== AVAILABLE RECORDS ==

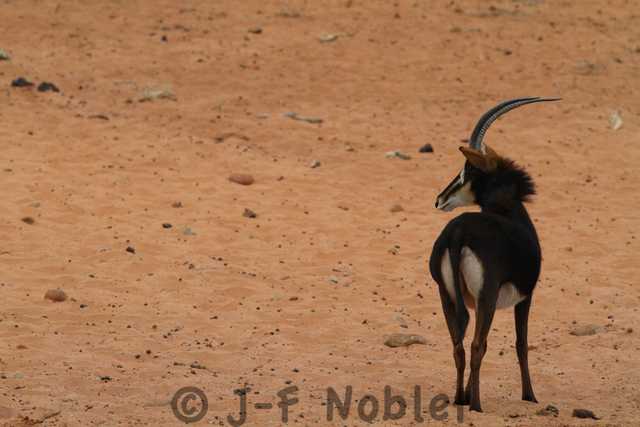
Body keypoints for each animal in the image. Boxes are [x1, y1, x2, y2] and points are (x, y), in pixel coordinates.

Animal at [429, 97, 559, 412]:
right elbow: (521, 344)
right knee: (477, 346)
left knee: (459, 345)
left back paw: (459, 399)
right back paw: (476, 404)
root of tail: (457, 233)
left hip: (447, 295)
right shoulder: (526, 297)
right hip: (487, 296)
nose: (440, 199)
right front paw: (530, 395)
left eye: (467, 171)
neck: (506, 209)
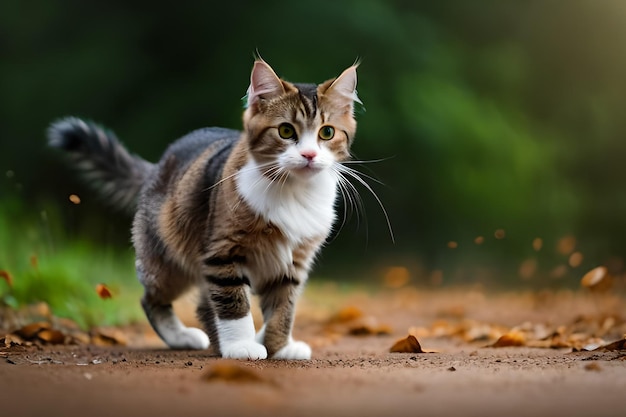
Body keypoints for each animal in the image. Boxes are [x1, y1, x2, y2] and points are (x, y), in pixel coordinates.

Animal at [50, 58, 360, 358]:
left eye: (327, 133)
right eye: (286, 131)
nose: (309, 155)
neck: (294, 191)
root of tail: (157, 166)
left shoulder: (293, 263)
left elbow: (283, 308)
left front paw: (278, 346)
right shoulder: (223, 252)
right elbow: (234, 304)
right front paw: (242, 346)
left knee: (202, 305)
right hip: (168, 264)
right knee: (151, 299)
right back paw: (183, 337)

===
== AVAILABLE RECORDS ==

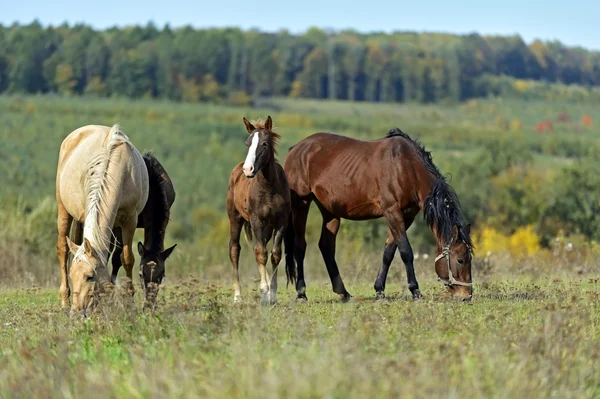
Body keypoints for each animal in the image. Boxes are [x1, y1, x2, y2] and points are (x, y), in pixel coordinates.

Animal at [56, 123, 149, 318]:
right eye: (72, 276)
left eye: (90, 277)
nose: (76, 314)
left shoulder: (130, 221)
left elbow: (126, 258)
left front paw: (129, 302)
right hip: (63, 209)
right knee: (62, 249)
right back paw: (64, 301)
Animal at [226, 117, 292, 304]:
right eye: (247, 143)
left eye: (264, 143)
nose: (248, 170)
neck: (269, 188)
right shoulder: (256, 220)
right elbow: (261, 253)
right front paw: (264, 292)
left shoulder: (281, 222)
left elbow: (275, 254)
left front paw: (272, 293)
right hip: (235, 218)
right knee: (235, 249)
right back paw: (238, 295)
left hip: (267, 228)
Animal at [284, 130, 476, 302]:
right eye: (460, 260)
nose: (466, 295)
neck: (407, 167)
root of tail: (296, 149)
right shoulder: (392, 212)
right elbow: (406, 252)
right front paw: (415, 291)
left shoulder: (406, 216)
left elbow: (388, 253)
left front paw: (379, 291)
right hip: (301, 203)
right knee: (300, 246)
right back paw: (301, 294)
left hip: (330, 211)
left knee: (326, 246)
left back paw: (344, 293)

===

▸ ASSIGNMENT: Go through the preceding material and copy each line that has the word "front".

▸ ANSWER TO THIS EXERCISE:
right front paw: (530, 395)
left front paw: (278, 346)
right front paw: (242, 346)
left front paw: (129, 302)
right front paw: (264, 292)
left front paw: (272, 293)
right front paw: (415, 291)
left front paw: (379, 291)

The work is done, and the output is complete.